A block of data
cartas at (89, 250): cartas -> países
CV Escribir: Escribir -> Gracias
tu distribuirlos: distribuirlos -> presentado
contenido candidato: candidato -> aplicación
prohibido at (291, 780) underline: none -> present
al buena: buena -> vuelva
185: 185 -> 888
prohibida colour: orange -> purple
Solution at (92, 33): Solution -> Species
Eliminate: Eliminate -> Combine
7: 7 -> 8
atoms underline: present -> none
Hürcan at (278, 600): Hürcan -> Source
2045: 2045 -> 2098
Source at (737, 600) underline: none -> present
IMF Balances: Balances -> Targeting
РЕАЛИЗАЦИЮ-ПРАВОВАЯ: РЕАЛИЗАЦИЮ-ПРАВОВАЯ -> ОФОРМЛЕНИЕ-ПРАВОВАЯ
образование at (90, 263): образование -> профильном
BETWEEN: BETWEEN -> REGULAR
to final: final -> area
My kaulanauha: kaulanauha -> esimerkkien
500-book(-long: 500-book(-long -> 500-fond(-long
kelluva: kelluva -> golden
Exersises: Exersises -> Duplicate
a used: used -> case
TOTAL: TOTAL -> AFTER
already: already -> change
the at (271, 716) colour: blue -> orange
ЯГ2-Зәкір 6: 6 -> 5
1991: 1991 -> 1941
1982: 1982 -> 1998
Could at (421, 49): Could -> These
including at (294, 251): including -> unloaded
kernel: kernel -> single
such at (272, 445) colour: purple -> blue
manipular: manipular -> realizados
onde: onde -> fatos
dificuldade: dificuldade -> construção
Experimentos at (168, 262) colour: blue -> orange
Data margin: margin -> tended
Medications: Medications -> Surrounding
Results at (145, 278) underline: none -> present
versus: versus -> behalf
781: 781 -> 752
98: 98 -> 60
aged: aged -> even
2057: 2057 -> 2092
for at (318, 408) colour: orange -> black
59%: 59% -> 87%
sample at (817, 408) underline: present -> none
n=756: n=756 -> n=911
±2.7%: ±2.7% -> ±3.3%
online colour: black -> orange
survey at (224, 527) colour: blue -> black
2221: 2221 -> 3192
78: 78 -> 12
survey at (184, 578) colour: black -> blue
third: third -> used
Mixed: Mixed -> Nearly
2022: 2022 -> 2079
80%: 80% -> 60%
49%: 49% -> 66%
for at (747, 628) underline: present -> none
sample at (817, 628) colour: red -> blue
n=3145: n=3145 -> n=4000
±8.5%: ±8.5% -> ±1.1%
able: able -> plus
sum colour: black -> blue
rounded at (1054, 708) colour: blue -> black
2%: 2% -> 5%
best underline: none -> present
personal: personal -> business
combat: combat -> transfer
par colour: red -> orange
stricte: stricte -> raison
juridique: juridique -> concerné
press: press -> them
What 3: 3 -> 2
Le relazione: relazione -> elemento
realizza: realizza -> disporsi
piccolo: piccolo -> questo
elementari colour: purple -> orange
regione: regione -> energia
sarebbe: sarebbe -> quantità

# WHAT THE TASK REQUIRES
Please convert every line of the material above into a numbered list, leaving out any blank lines.

# EXERCISE SOLUTION
1. cartas at (89, 250): cartas -> países
2. CV Escribir: Escribir -> Gracias
3. tu distribuirlos: distribuirlos -> presentado
4. contenido candidato: candidato -> aplicación
5. prohibido at (291, 780) underline: none -> present
6. al buena: buena -> vuelva
7. 185: 185 -> 888
8. prohibida colour: orange -> purple
9. Solution at (92, 33): Solution -> Species
10. Eliminate: Eliminate -> Combine
11. 7: 7 -> 8
12. atoms underline: present -> none
13. Hürcan at (278, 600): Hürcan -> Source
14. 2045: 2045 -> 2098
15. Source at (737, 600) underline: none -> present
16. IMF Balances: Balances -> Targeting
17. РЕАЛИЗАЦИЮ-ПРАВОВАЯ: РЕАЛИЗАЦИЮ-ПРАВОВАЯ -> ОФОРМЛЕНИЕ-ПРАВОВАЯ
18. образование at (90, 263): образование -> профильном
19. BETWEEN: BETWEEN -> REGULAR
20. to final: final -> area
21. My kaulanauha: kaulanauha -> esimerkkien
22. 500-book(-long: 500-book(-long -> 500-fond(-long
23. kelluva: kelluva -> golden
24. Exersises: Exersises -> Duplicate
25. a used: used -> case
26. TOTAL: TOTAL -> AFTER
27. already: already -> change
28. the at (271, 716) colour: blue -> orange
29. ЯГ2-Зәкір 6: 6 -> 5
30. 1991: 1991 -> 1941
31. 1982: 1982 -> 1998
32. Could at (421, 49): Could -> These
33. including at (294, 251): including -> unloaded
34. kernel: kernel -> single
35. such at (272, 445) colour: purple -> blue
36. manipular: manipular -> realizados
37. onde: onde -> fatos
38. dificuldade: dificuldade -> construção
39. Experimentos at (168, 262) colour: blue -> orange
40. Data margin: margin -> tended
41. Medications: Medications -> Surrounding
42. Results at (145, 278) underline: none -> present
43. versus: versus -> behalf
44. 781: 781 -> 752
45. 98: 98 -> 60
46. aged: aged -> even
47. 2057: 2057 -> 2092
48. for at (318, 408) colour: orange -> black
49. 59%: 59% -> 87%
50. sample at (817, 408) underline: present -> none
51. n=756: n=756 -> n=911
52. ±2.7%: ±2.7% -> ±3.3%
53. online colour: black -> orange
54. survey at (224, 527) colour: blue -> black
55. 2221: 2221 -> 3192
56. 78: 78 -> 12
57. survey at (184, 578) colour: black -> blue
58. third: third -> used
59. Mixed: Mixed -> Nearly
60. 2022: 2022 -> 2079
61. 80%: 80% -> 60%
62. 49%: 49% -> 66%
63. for at (747, 628) underline: present -> none
64. sample at (817, 628) colour: red -> blue
65. n=3145: n=3145 -> n=4000
66. ±8.5%: ±8.5% -> ±1.1%
67. able: able -> plus
68. sum colour: black -> blue
69. rounded at (1054, 708) colour: blue -> black
70. 2%: 2% -> 5%
71. best underline: none -> present
72. personal: personal -> business
73. combat: combat -> transfer
74. par colour: red -> orange
75. stricte: stricte -> raison
76. juridique: juridique -> concerné
77. press: press -> them
78. What 3: 3 -> 2
79. Le relazione: relazione -> elemento
80. realizza: realizza -> disporsi
81. piccolo: piccolo -> questo
82. elementari colour: purple -> orange
83. regione: regione -> energia
84. sarebbe: sarebbe -> quantità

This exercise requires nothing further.